I downloaded the csv from Kaggle, first I used Naive Bayes, and then next tried to use decision trees to compare the two methods, but am having trouble with rpart. I've included all the code to the point of where I get the error in the event that helps. I am new to coding so I'm not sure if that helps or not. I've tried searching for
#Check the structure of the dataframe, the label is integer, should be factor
#so all the same labels get grouped together later on.
str(digitInfo)
#Changing label to type factor
digitInfo$label<-as.factor(digitInfo$label)
str(digitInfo)
#Create training data and testing data, Then load the e1071 package.
Sample<- as.integer(nrow(digitInfo)/3)
Sample1<-sample(nrow(digitInfo),Sample)
(DigTest<-digitInfo[Sample1,])
(DigTrain<-digitInfo[-Sample1,])
Make sure label is factor type
str(DigTest)
Copy the Labels
(TestLabels <- DigTest[,1])
str(DigTest)
Remove the labels
(DigTestNOLabel <- DigTest[,-c(1)])
library(e1071)
#The average number of times 28x21 was used by the numbers 7 & 9
#were 0.45 & 0.08 respectively & their standard deviations were 7.43 for 7 and 2.03 for 9.
(NBe1071<-naiveBayes(DigTrain, DigTrain$label, laplace = 1))
NBe1071Pred <- predict(NBe1071, DigTestNOLabel)
NB_e1071
table(NBe1071Pred,TestLabels)
(NBe1071Pred)
Visualize
plot(NBe1071Pred)
#Decision Tree
#Got an error when trying to run rpart, the error was variable lengths.
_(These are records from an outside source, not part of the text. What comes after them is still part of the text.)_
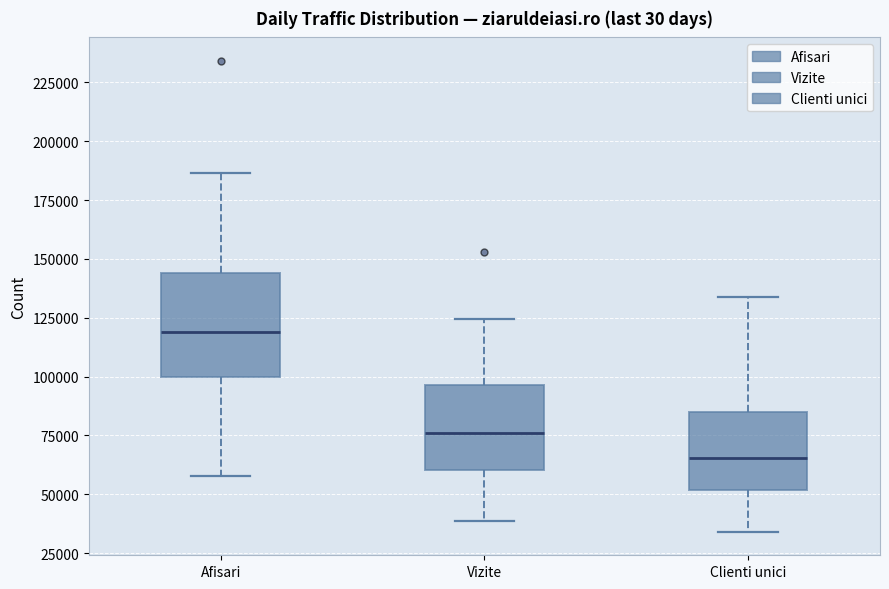

Where does the lower whisker of the box for Vizite end on the y-axis? The values are not printed on the chart, so give them approximately, as read against the axis.

40000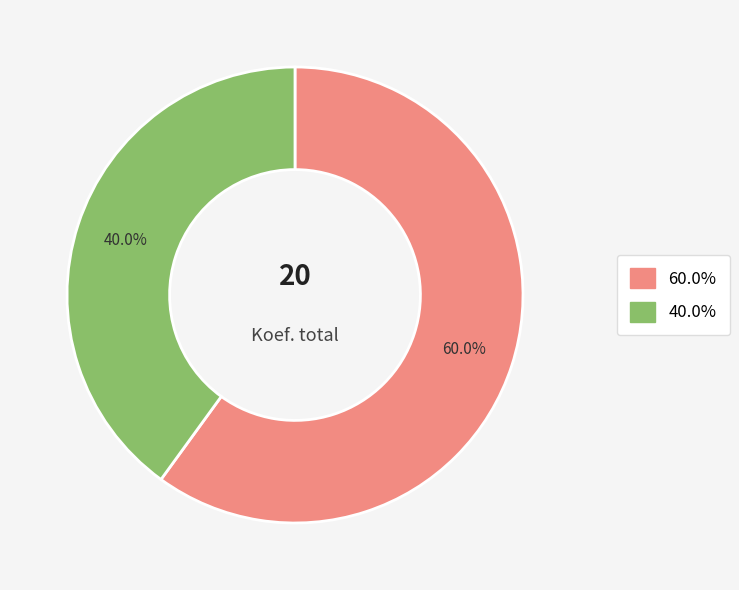

Is there a majority slice in this chart?

Yes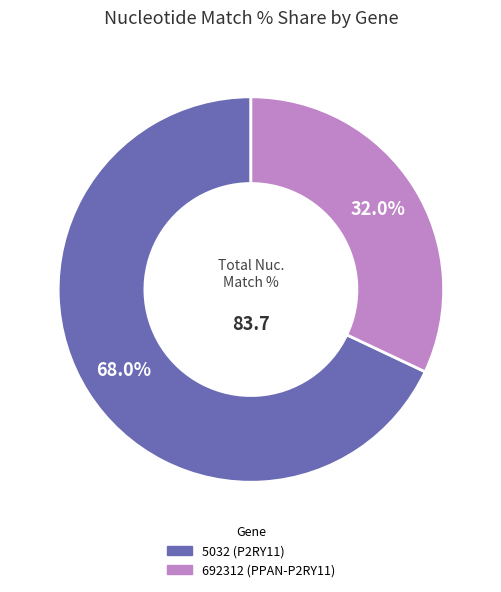

Do 5032 (P2RY11) and 692312 (PPAN-P2RY11) together represent more than half of the pie?

Yes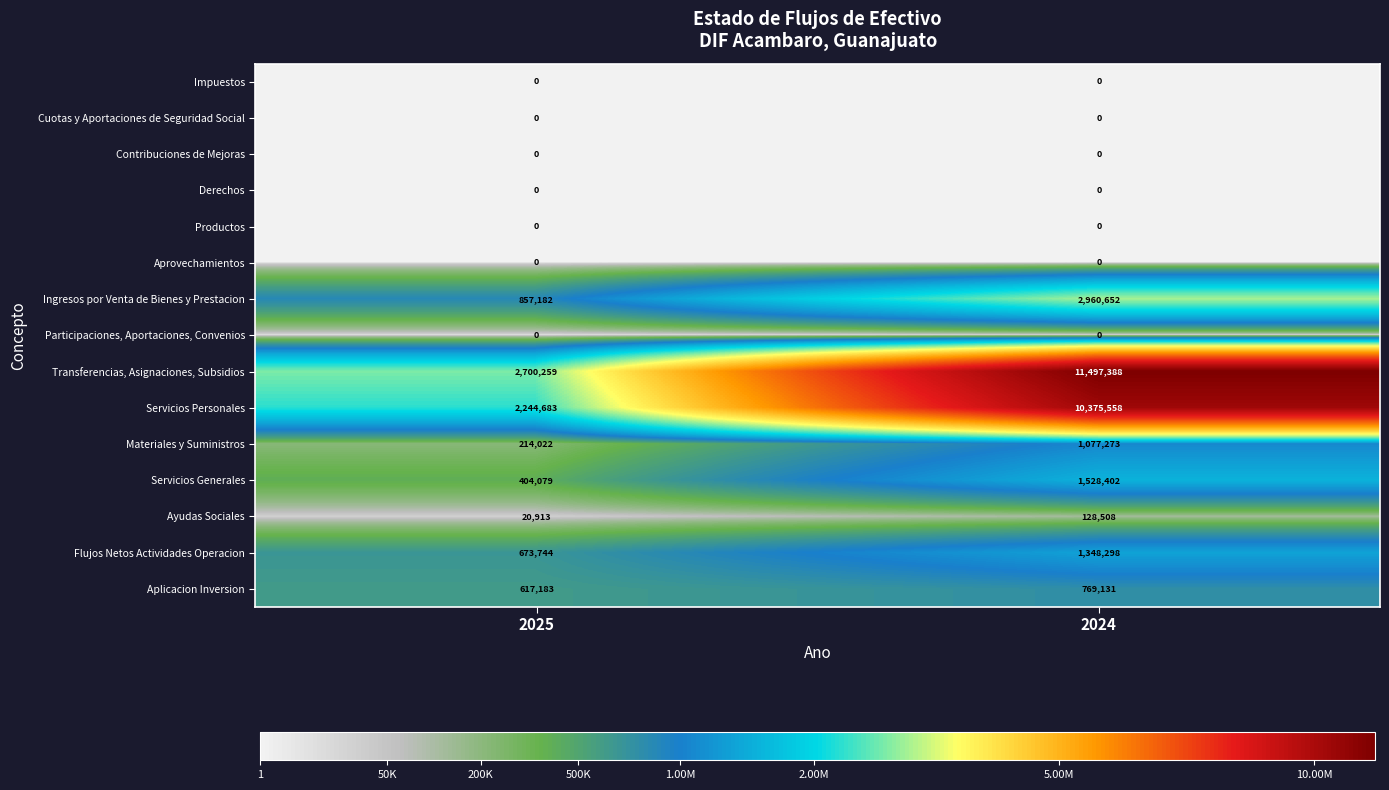

Reading left to right, what are all the values shown in this chart?

Impuestos: 0	0
Cuotas y Aportaciones de Seguridad Social: 0	0
Contribuciones de Mejoras: 0	0
Derechos: 0	0
Productos: 0	0
Aprovechamientos: 0	0
Ingresos por Venta de Bienes y Prestacion: 857182	2960652
Participaciones, Aportaciones, Convenios: 0	0
Transferencias, Asignaciones, Subsidios: 2700259	11497388
Servicios Personales: 2244683	10375558
Materiales y Suministros: 214022	1077273
Servicios Generales: 404079	1528402
Ayudas Sociales: 20913	128508
Flujos Netos Actividades Operacion: 673744	1348298
Aplicacion Inversion: 617183	769131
When I searched the error, the results
#say to make sure there are no NAs in your data, then check that the data type, Everything looks okay.
sum(is.na(digitInfo))
sum(is.na(DigTrain))
str(DigTrain)
str(digitInfo)
fitTrain<- rpart(digitInfo$label ~ . , data = DigTrain, method="class")
Error in model.frame.default(formula = digitInfo$label ~ ., data = DigTrain, :
variable lengths differ (found for 'X1x1')